America isn’t the only nation that huge multinational corporations shortchange when it’s time to pay the tax man. It’s all perfectly legal, but ethically dubious.
The United States, according to some experts, is facing a fiscal cliff at the end of the year. Unless something is done, George W. Bush-era tax cuts will expire and automatic spending cuts will go into effect, driving the country into a recession.
Europe also is in the midst of a fiscal crisis, caused in part by countries that spend more than they collect in taxes. Yet multibillion-dollar businesses are allowed to use legal stratagems to avoid millions of dollars in taxes.
In April, the New York Times reported that Apple Inc. paid $3.3 billion in taxes in 2011. That’s a lot of money, until you compare it with the company’s $34.2 billion in profits. That makes Apple’s effective tax rate 9.8 percent, instead of the U.S. corporate rate of 35 percent.
According to the Associated Press, the tech giant paid $713 million in taxes on foreign earnings of $36.8 billion in the fiscal year that ended Sept. 29. That amounts to only 1.9 percent of the company’s overseas profits. By comparison, the corporate tax rate in Great Britain is 24 percent.
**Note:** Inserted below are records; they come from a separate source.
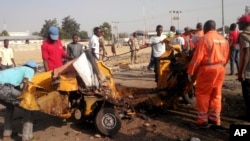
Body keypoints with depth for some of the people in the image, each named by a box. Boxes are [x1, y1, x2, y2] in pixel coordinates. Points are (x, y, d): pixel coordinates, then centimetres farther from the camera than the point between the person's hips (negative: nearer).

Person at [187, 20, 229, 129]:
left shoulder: (204, 39, -10)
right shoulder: (224, 40, 11)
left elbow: (197, 57, -14)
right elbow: (226, 57, 12)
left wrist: (190, 71, -7)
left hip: (207, 69, -7)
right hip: (220, 69, 7)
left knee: (202, 94, 2)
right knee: (216, 95, 13)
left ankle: (203, 120, 6)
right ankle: (215, 120, 19)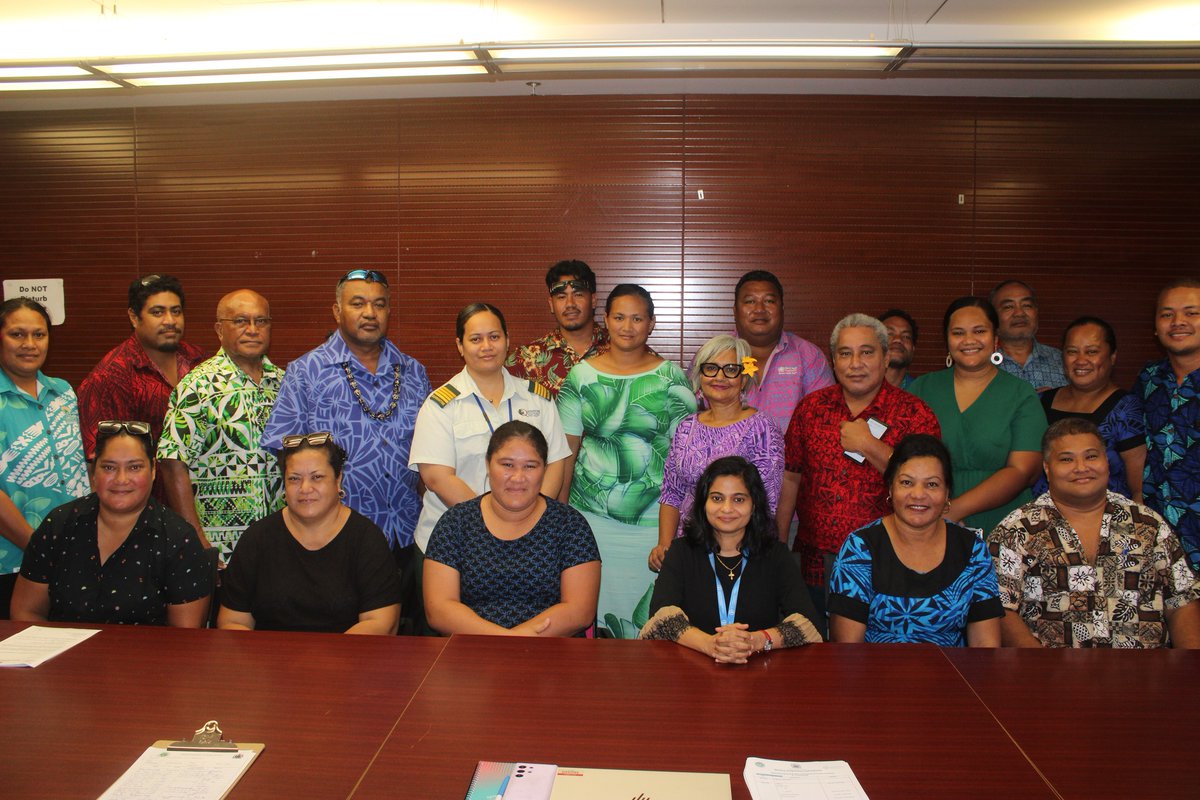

Apple accomplishes this by funneling profits through subsidiaries in Ireland and the Netherlands before the money lands in the Caribbean. The strategy is called “Double Irish with a Dutch sandwich.” In all, the company has $82.6 billion stashed overseas that it doesn’t have to pay U.S. taxes on.
Apple takes its tax avoidance strategy a step further than most multinationals. It sets aside some foreign profits, which it says will be used to pay U.S. taxes sometime in the future. That money is then subtracted from profits, which reduces Apple’s tax bill even more, even though it could be years before it finds its way to the U.S. Treasury.
It’s all legal, and other companies do it as well. Starbucks has paid less than $14 million in taxes in Great Britain in the past 14 years. For the last three years, the coffee giant has managed to reduce its tax bill in Britain to zero. Other companies, including Facebook, Amazon, and eBay, also wriggle out of millions of dollars in overseas taxes.
Multinational companies have a responsibility to their investors to maximize their profits, so it may ask too much that they not use every sleight of hand to avoid paying taxes. It is up to the nations in which they do business, including the United States. They should eliminate the loopholes that allow companies to turn their tax liability into an international shell game.